• Source material:
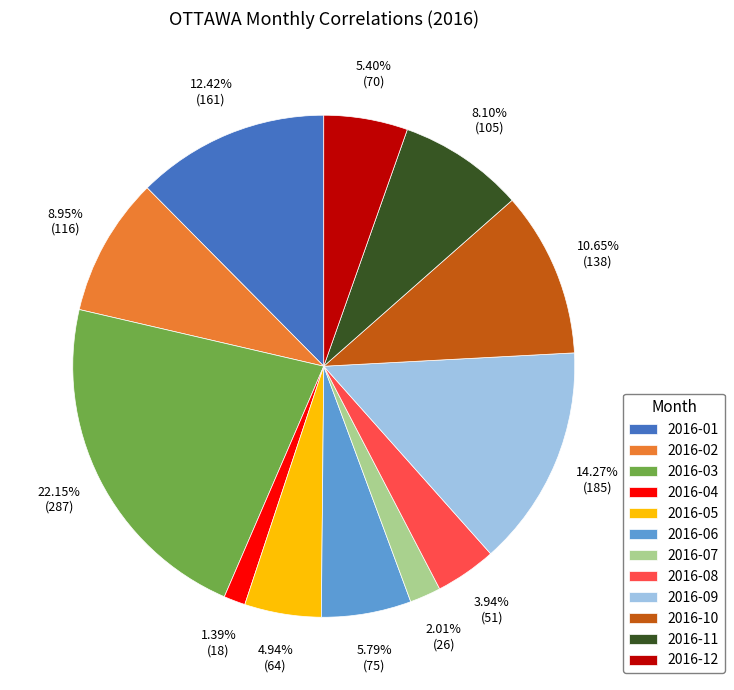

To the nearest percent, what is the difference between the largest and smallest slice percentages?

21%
--
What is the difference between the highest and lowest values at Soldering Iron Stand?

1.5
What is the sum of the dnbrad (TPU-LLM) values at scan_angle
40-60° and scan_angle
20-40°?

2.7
--
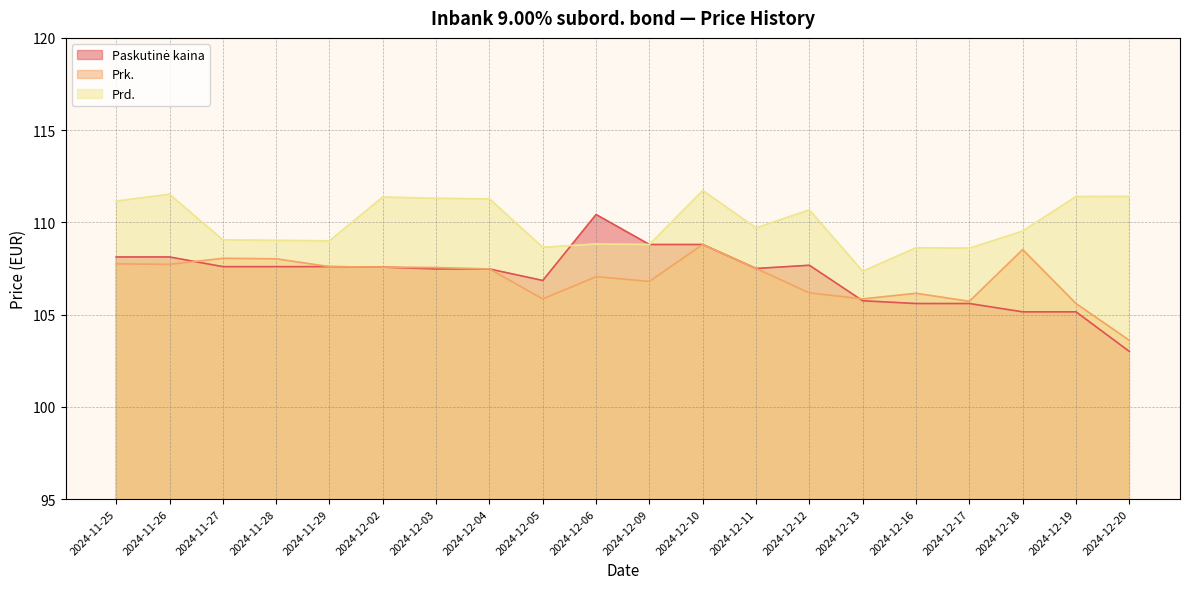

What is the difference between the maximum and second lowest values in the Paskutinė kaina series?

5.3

• Your instructions:
Pull out every line in the items above that contains the string "between", treating uppercase and lowercase letters as distinct. Copy each matching line in full.

• Response to this exercise:
To the nearest percent, what is the difference between the largest and smallest slice percentages?
What is the difference between the highest and lowest values at Soldering Iron Stand?
What is the difference between the maximum and second lowest values in the Paskutinė kaina series?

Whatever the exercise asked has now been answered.